- _Requirement_: Some lines in the entries contain the word "have". Copy all of them.

- _Dataset excerpts_:

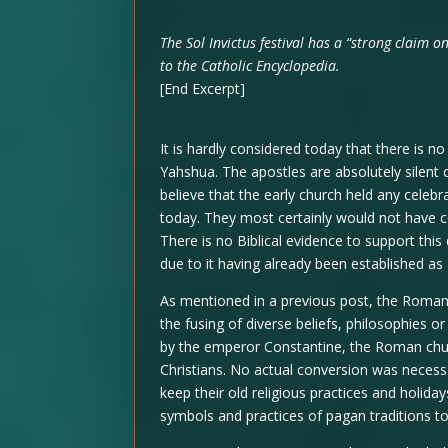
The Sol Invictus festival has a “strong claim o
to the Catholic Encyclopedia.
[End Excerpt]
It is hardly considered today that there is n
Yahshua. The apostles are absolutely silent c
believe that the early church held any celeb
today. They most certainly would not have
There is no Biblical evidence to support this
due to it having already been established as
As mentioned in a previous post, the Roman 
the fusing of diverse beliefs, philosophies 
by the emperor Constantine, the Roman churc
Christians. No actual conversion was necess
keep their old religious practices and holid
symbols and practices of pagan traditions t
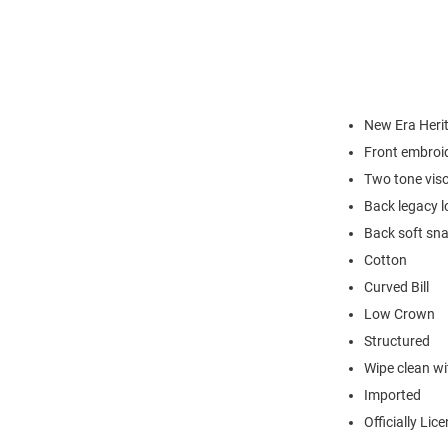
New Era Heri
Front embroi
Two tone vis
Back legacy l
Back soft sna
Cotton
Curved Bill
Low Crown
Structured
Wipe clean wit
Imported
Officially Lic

...

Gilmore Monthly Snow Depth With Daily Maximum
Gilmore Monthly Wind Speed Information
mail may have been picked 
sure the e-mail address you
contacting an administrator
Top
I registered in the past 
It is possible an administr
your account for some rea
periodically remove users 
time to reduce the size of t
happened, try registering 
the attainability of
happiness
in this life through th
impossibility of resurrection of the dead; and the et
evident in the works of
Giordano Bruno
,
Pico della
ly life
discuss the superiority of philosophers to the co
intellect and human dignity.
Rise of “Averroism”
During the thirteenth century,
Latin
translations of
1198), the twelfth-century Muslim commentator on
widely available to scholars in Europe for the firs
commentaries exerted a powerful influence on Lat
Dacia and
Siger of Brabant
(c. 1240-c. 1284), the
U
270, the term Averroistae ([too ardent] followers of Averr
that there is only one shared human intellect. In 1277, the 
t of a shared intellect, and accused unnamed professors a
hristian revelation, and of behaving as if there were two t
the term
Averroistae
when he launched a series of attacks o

- _Result of this exercise_:
today. They most certainly would not have
mail may have been picked 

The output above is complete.